El próximo Venice Biennale marcará un hito significativo, ya que será la primera vez que Rusia participe desde el inicio de su guerra en Ucrania en 2022. Sin embargo, esta decisión ha generado un intenso malestar, tanto dentro como fuera de Ucrania. La respuesta más contundente provino del gobierno ucraniano, que ha exigido la exclusión de Rusia de la Bienal, argumentando que el evento no debe convertirse en un escenario que blanquee los crímenes de guerra perpetrados por el Kremlin.
El ministro de Relaciones Exteriores de Ucrania, Andrii Sybiha, subrayó en un comunicado que, dada la influencia significativa del Venice Biennale en el mundo del arte, su inclusión representa una falta de responsabilidad con respecto a la guerra que Rusia sigue librando contra el pueblo ucraniano y su patrimonio cultural. Sybiha recordó que, en años anteriores, el evento había denunciado abiertamente la invasión rusa, albergando una instalación centrada en Ucrania en 2022, precisamente en el mismo parque donde se ubicará la nueva pavilion rusa.
Desde 2019, Rusia había estado ausente del Biennale, y en 2022, su pabellón fue cerrado al público. A pesar de este contexto, autoridades rusas han presentado el regreso de su pabellón, que contará con una variedad de artistas bajo la curaduría de Anastasia Karneeva, como un esfuerzo consciente por seguir explorando nuevas formas de creatividad, lejos de interpretaciones de vuelta a la normalidad.
A medida que aumentan las tensiones, una carta abierta circula, firmada por figuras prominentes como la vicepresidenta del Parlamento Europeo, Pina Picierno, y Nadya Tolokonnikova de Pussy Riot, que exige que la Bienal no acepte la participación rusa.

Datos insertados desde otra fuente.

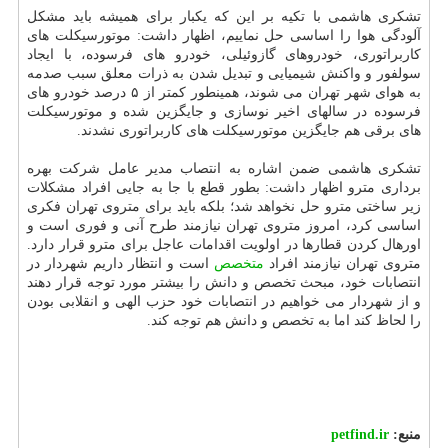
تشکری هاشمی با تکیه بر این که یکبار برای همیشه باید مشکل
آلودگی هوا را اساسی حل نماییم، اظهار داشت: موتورسیکلت های
کاربراتوری، خودروهای گازوئیلی، خودرو های فرسوده، با ایجاد
سولفور و واکنش شیمیایی و تبدیل شدن به ذرات معلق سبب صدمه
به هوای شهر تهران می شوند، همینطور کمتر از ۵ درصد خودرو های
فرسوده در سالهای اخیر نوسازی و جایگزین شده و موتورسیکلت
های برقی هم جایگزین موتورسیکلت های کاربراتوری نشدند.
تشکری هاشمی ضمن اشاره به انتصاب مدیر عامل شرکت بهره
برداری مترو اظهار داشت: بطور قطع با جا به جایی افراد مشکلات
زیر ساختی مترو حل نخواهد شد؛ بلکه باید برای متروی تهران فکری
اساسی کرد، امروز متروی تهران نیازمند طرح آنی و فوری است و
اورهال کردن قطارها در اولویت اقدامات عاجل برای مترو قرار دارد.
متروی تهران نیازمند افراد
متخصص
است و انتظار داریم شهردار در
انتصابات خود، مبحث تخصص و دانش را بیشتر مورد توجه قرار دهند
و از شهردار می خواهیم در انتصابات خود حزب الهی و انقلابی بودن
را لحاظ کند اما به تخصص و دانش هم توجه کند.
منبع:
petfind.ir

Los firmantes coinciden en que la noción de que “la cultura está por encima de la política” no es una afirmación neutral, y en el caso de Rusia, se ha convertido en un instrumento para promover agresiones gubernamentales.
La polémica ha suscitado protestas organizadas por Pussy Riot, quienes han anunciado su intención de intervenir en la Bienal para expresar apoyo incondicional a Ucrania y a todos aquellos que han sufrido a causa de la guerra.
Asimismo, el ministro de Relaciones Exteriores de Lituania, Kęstutis Budrys, ha tildado de “abhorrente” la decisión de permitir que Rusia participe, resaltando que no se puede volver a un “negocio como siempre” con un país que lleva a cabo tales actos de violencia.
A medida que se acerca la Bienal, los debates sobre la intersección entre arte y política se intensifican, revelando las complejidades que enfrenta el mundo artístico en un paisaje geopolítico cada vez más dividido. La presión sobre la Bienal para que mantenga su posición de neutralidad y no sea vista como cómplice de las acciones del estado ruso se convierte en un tema central que captará la atención mundial.